▶ [EXERCISE MATERIALS]
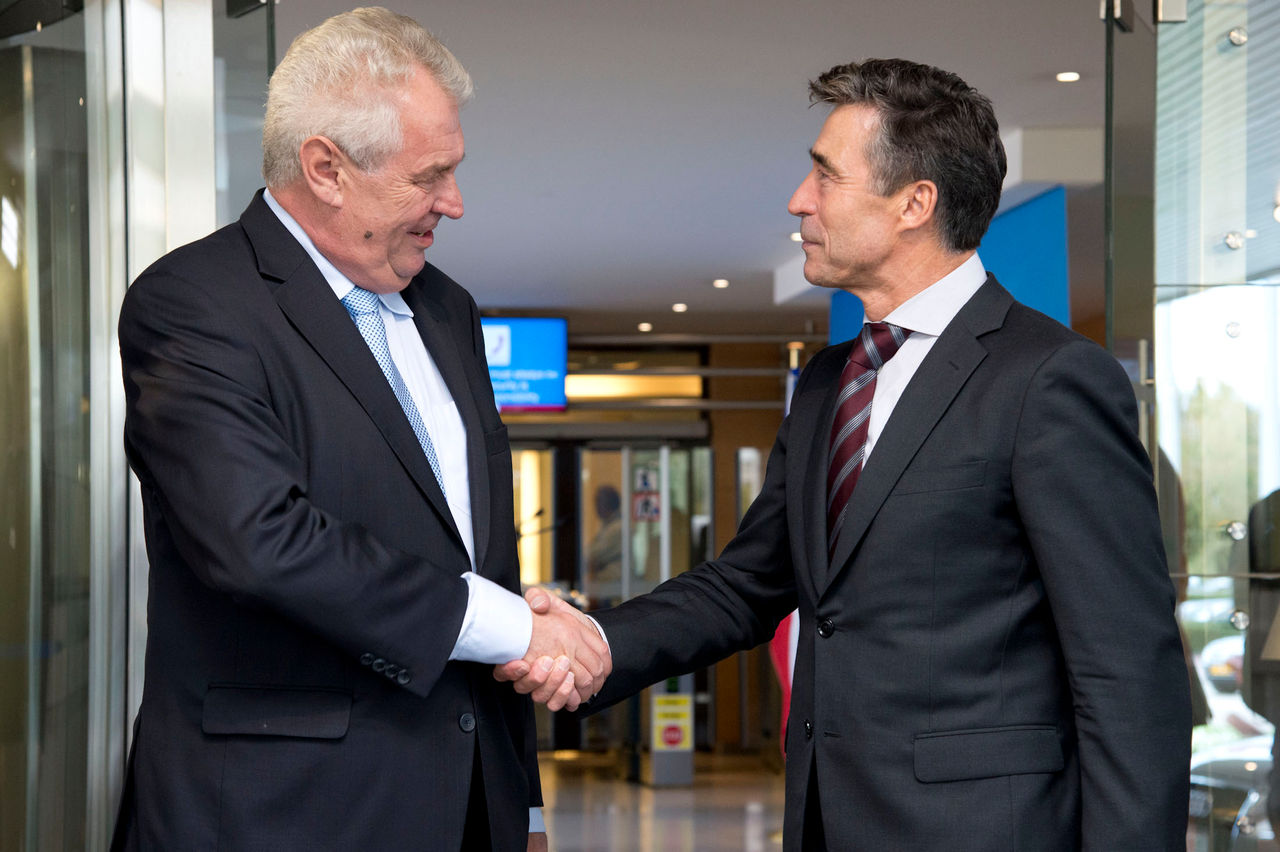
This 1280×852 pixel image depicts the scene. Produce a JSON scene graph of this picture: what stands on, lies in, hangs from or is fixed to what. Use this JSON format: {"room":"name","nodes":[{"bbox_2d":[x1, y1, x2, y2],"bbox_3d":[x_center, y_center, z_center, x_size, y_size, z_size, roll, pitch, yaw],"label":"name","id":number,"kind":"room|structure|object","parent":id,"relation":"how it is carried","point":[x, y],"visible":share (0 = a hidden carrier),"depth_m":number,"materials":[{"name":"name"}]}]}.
{"room":"lobby","nodes":[
{"label":"lobby","id":0,"kind":"room"},
{"bbox_2d":[0,0,272,851],"bbox_3d":[-1.159,0.039,4.944,0.600,2.829,1.793,0,-2,-6],"label":"glass wall","id":1,"kind":"structure","parent":0,"point":[1,257],"depth_m":4.98,"materials":[{"name":"glass"}]},
{"bbox_2d":[491,326,817,752],"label":"back wall","id":2,"kind":"structure","parent":0,"point":[662,413],"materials":[{"name":"brown wood"}]},
{"bbox_2d":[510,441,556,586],"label":"glass door","id":3,"kind":"structure","parent":2,"relation":"in","point":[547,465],"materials":[{"name":"glass"}]},
{"bbox_2d":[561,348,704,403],"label":"transom window","id":4,"kind":"structure","parent":2,"relation":"in","point":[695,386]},
{"bbox_2d":[576,443,711,603],"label":"glass door","id":5,"kind":"structure","parent":2,"relation":"in","point":[657,565],"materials":[{"name":"glass"}]},
{"bbox_2d":[632,465,660,522],"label":"door sign","id":6,"kind":"object","parent":5,"relation":"attached to","point":[645,512],"visible":0.75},
{"bbox_2d":[534,747,787,851],"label":"floor","id":7,"kind":"structure","parent":0,"point":[740,838],"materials":[{"name":"brown"}]},
{"bbox_2d":[118,4,560,849],"bbox_3d":[-0.446,0.367,3.841,0.495,1.977,1.001,-1,-2,17],"label":"man","id":8,"kind":"object","parent":7,"relation":"on","point":[284,507],"visible":1,"depth_m":3.58},
{"bbox_2d":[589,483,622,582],"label":"person","id":9,"kind":"object","parent":7,"relation":"on","point":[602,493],"visible":0.34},
{"bbox_2d":[641,672,695,786],"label":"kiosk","id":10,"kind":"object","parent":7,"relation":"on","point":[655,694],"visible":0.54,"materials":[{"name":"metal"}]},
{"bbox_2d":[652,692,692,751],"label":"yellow sign","id":11,"kind":"object","parent":10,"relation":"attached to","point":[667,709],"visible":0.97,"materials":[{"name":"yellow"}]},
{"bbox_2d":[769,348,802,752],"bbox_3d":[0.753,0.722,11.353,0.389,2.030,0.260,0,-2,-6],"label":"flag","id":12,"kind":"object","parent":7,"relation":"on","point":[790,391],"visible":0.13,"depth_m":11.34,"materials":[{"name":"fabric"}]},
{"bbox_2d":[534,60,1194,849],"bbox_3d":[0.355,0.407,3.845,0.472,1.917,1.028,2,-3,-42],"label":"man","id":13,"kind":"object","parent":7,"relation":"on","point":[968,448],"visible":1,"depth_m":3.64},
{"bbox_2d":[252,0,1123,328],"bbox_3d":[0.254,-1.193,8.390,6.607,0.155,13.125,0,-2,-6],"label":"ceiling","id":14,"kind":"structure","parent":0,"point":[667,294],"depth_m":8.97,"materials":[{"name":"paint"}]},
{"bbox_2d":[480,316,567,413],"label":"display screen","id":15,"kind":"object","parent":14,"relation":"hanging from","point":[529,334],"visible":0.59,"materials":[{"name":"blue glass"}]},
{"bbox_2d":[637,321,652,332],"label":"ceiling light","id":16,"kind":"object","parent":14,"relation":"in","point":[642,326],"visible":0.97,"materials":[{"name":"white"}]},
{"bbox_2d":[671,302,687,312],"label":"ceiling light","id":17,"kind":"object","parent":14,"relation":"in","point":[680,306],"visible":0.97,"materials":[{"name":"white"}]},
{"bbox_2d":[712,278,729,288],"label":"ceiling light","id":18,"kind":"object","parent":14,"relation":"in","point":[720,281],"visible":0.97,"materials":[{"name":"white"}]},
{"bbox_2d":[789,231,802,242],"bbox_3d":[0.786,-0.895,11.811,0.142,0.033,0.153,0,-2,-6],"label":"ceiling light","id":19,"kind":"object","parent":14,"relation":"in","point":[797,234],"visible":0.55,"depth_m":11.79,"materials":[{"name":"white"}]},
{"bbox_2d":[829,186,1069,339],"bbox_3d":[1.341,-0.219,10.992,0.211,1.431,2.040,0,-2,-6],"label":"blue panel","id":20,"kind":"object","parent":14,"relation":"hanging from","point":[1048,306],"visible":0.22,"depth_m":10.47,"materials":[{"name":"blue"}]},
{"bbox_2d":[1055,70,1080,82],"bbox_3d":[1.416,-1.156,8.201,0.113,0.015,0.118,0,-2,-6],"label":"ceiling light","id":21,"kind":"object","parent":14,"relation":"in","point":[1070,75],"visible":0.97,"depth_m":8.20,"materials":[{"name":"white"}]},
{"bbox_2d":[1099,0,1278,851],"bbox_3d":[1.551,0.076,5.249,1.070,2.747,0.286,0,-2,-6],"label":"glass wall","id":22,"kind":"structure","parent":0,"point":[1173,108],"depth_m":5.27,"materials":[{"name":"clear glass"}]},
{"label":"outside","id":23,"kind":"structure","parent":0,"visible":0},
{"label":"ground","id":24,"kind":"structure","parent":23,"visible":0},
{"bbox_2d":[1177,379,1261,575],"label":"tree","id":25,"kind":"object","parent":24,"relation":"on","point":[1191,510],"visible":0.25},
{"bbox_2d":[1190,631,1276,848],"label":"car","id":26,"kind":"object","parent":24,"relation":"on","point":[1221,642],"visible":0.38,"depth_m":10.19,"materials":[{"name":"metal"}]},
{"bbox_2d":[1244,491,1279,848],"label":"person","id":27,"kind":"object","parent":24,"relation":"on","point":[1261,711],"visible":0.76,"depth_m":7.32}
]}

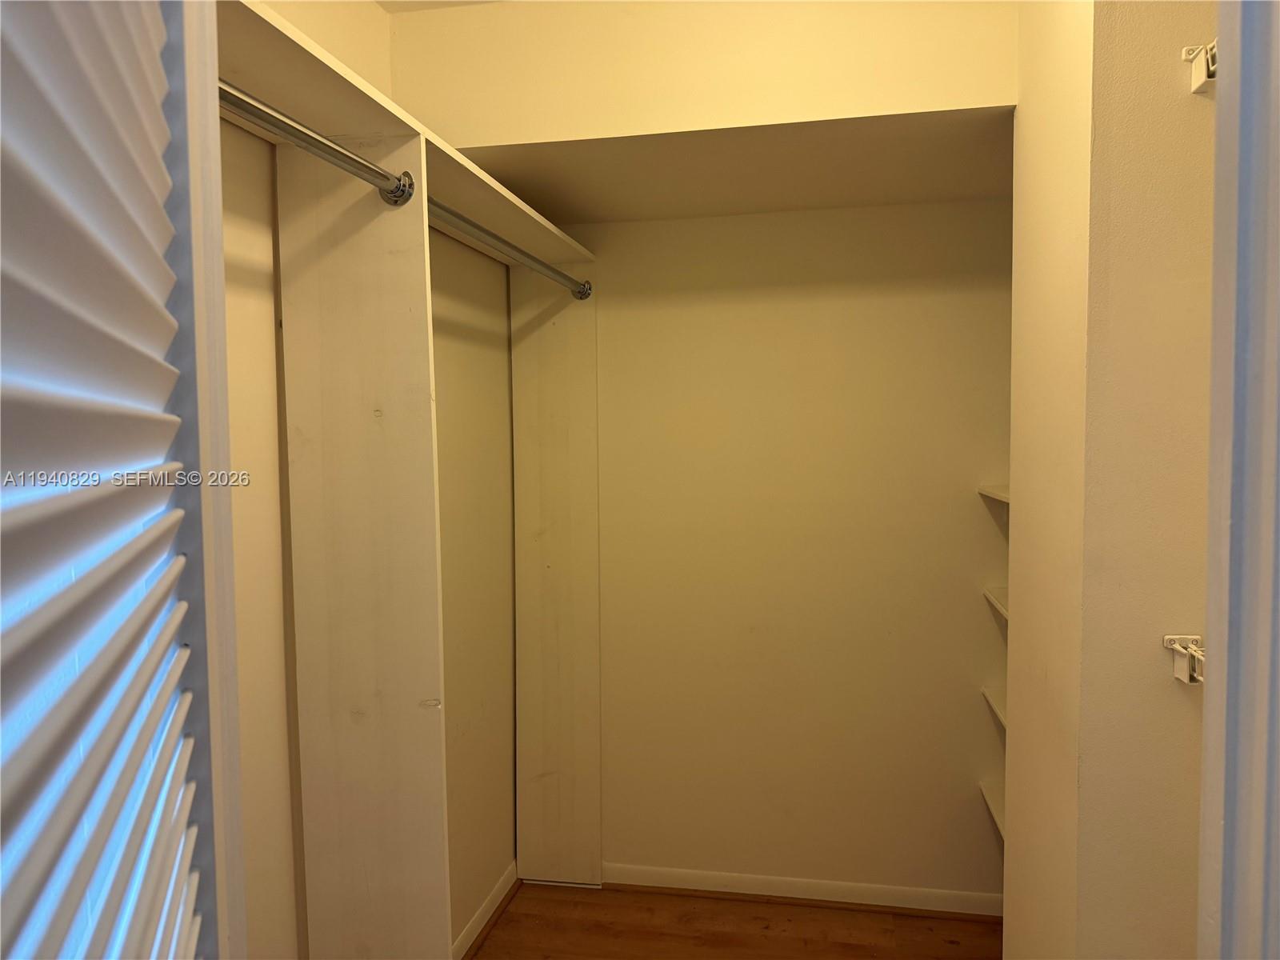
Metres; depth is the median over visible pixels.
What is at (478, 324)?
left wall
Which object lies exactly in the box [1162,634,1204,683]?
wall bracket
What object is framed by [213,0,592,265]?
closet shelf
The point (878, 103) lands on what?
upper wall
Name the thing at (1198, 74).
wall bracket
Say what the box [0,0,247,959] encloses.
louvered door
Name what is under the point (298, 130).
closet rod
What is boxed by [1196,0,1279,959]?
door frame
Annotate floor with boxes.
[467,881,1005,959]
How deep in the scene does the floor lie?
2.96 m
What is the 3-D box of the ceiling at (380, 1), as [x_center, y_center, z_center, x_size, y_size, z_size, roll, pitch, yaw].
[0.364,-1.238,1.016,3.013,0.116,3.032,0,3,11]
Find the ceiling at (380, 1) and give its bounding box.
[372,0,506,12]
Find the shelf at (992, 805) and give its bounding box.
[978,781,1005,835]
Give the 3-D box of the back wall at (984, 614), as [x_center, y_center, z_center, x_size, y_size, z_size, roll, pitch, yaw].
[0.506,0.124,3.168,2.128,2.653,0.132,0,3,11]
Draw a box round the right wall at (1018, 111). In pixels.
[1000,0,1222,959]
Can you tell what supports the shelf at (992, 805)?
attached to the right wall at (1018, 111)
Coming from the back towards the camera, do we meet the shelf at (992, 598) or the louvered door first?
the shelf at (992, 598)
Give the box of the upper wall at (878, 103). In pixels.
[388,0,1014,150]
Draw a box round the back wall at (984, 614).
[555,196,1011,900]
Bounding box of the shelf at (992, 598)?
[983,586,1009,621]
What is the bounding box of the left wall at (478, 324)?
[216,0,515,959]
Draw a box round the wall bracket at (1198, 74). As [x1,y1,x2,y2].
[1181,40,1217,92]
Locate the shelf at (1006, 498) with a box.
[977,484,1009,504]
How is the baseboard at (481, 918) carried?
attached to the left wall at (478, 324)
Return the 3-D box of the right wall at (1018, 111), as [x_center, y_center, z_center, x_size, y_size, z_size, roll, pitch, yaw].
[1.027,0.145,1.758,0.521,2.778,0.822,0,3,11]
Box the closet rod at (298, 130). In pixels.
[218,80,413,205]
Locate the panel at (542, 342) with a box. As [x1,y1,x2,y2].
[511,263,600,887]
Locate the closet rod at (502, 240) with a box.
[424,195,591,298]
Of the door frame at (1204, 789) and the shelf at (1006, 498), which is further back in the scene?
the shelf at (1006, 498)
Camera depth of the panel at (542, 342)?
3.19 m
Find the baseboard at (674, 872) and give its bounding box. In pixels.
[594,860,1006,917]
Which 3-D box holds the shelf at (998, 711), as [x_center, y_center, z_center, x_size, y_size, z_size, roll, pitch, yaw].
[1.209,0.710,2.692,0.321,0.031,0.557,0,3,11]
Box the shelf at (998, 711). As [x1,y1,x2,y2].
[981,686,1007,727]
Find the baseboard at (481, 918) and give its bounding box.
[452,860,519,959]
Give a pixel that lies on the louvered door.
(154, 160)
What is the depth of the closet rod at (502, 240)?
2.29 m
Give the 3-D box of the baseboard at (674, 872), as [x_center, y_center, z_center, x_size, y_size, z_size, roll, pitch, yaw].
[0.566,1.403,3.137,1.728,0.079,0.020,0,3,11]

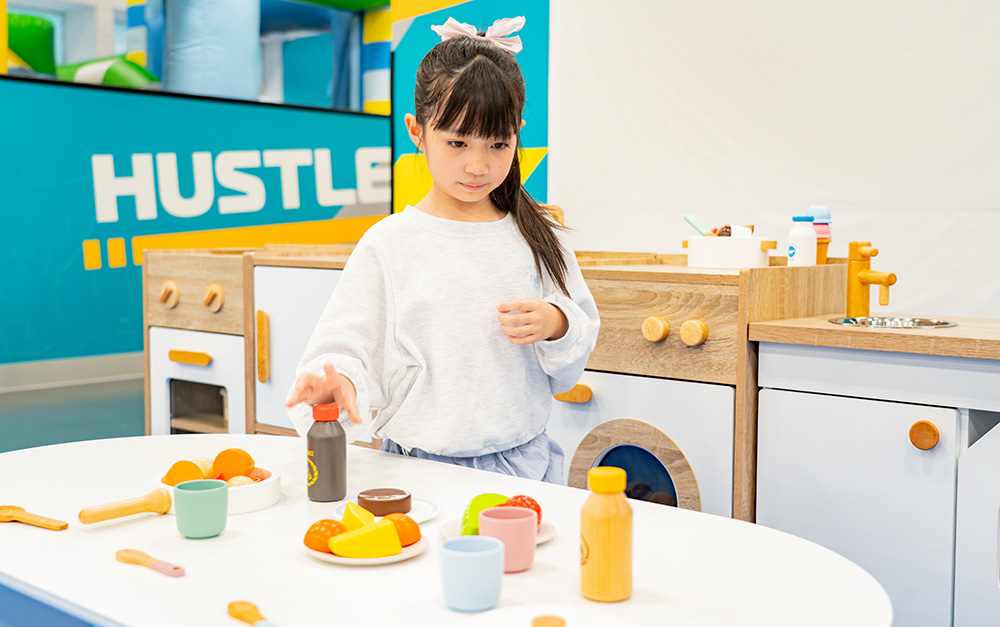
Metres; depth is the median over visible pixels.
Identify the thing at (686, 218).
spoon
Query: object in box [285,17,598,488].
girl
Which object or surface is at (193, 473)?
toy food
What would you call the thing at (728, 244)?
white container
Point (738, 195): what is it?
white wall
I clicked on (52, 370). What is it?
baseboard
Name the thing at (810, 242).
white bottle
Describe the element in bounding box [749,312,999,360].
wooden countertop
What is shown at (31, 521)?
wooden spoon
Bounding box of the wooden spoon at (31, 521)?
[0,504,67,529]
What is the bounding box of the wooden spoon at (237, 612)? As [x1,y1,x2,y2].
[227,600,276,626]
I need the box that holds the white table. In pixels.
[0,430,894,626]
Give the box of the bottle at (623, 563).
[580,465,632,602]
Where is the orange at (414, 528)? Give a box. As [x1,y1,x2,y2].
[382,512,421,546]
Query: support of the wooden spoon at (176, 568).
on the white table
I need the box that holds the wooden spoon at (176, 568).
[115,548,185,576]
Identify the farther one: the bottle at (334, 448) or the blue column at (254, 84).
the blue column at (254, 84)
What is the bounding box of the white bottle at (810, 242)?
[787,215,816,266]
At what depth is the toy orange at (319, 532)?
1.54 m
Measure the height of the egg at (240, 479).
0.037 m
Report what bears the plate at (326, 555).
on the white table
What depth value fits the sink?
2.76 m
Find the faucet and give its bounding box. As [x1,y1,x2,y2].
[846,240,897,317]
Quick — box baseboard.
[0,352,144,392]
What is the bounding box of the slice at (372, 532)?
[327,518,401,559]
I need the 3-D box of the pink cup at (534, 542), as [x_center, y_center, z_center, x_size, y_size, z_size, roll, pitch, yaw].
[0.009,0.305,1.508,0.078,0.071,0.077,4,5,42]
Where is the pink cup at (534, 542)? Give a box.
[478,505,536,572]
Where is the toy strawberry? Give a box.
[502,494,541,522]
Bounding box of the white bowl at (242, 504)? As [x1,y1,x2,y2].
[153,465,281,514]
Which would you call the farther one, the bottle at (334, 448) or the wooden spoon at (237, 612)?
the bottle at (334, 448)
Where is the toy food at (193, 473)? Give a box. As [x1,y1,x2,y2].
[163,460,205,485]
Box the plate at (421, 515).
[333,497,441,523]
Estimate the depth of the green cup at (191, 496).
1.62 m
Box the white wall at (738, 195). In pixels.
[548,0,999,319]
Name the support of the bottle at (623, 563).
on the white table
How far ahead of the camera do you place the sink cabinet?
2.40 m
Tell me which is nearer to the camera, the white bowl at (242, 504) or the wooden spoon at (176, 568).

▶ [ACTIVITY] The lines to write out run from the one with "Where is the toy strawberry? Give a box." through the end of the records. Give them exactly, and only them.

▶ [EXERCISE RESULT]
Where is the toy strawberry? Give a box.
[502,494,541,522]
Bounding box of the white bowl at (242, 504)? As [x1,y1,x2,y2].
[153,465,281,514]
Which would you call the farther one, the bottle at (334, 448) or the wooden spoon at (237, 612)?
the bottle at (334, 448)
Where is the toy food at (193, 473)? Give a box. As [x1,y1,x2,y2].
[163,460,205,485]
Box the plate at (421, 515).
[333,497,441,523]
Estimate the depth of the green cup at (191, 496).
1.62 m
Box the white wall at (738, 195). In pixels.
[548,0,999,319]
Name the support of the bottle at (623, 563).
on the white table
How far ahead of the camera do you place the sink cabinet?
2.40 m
Tell me which is nearer to the camera, the white bowl at (242, 504) or the wooden spoon at (176, 568).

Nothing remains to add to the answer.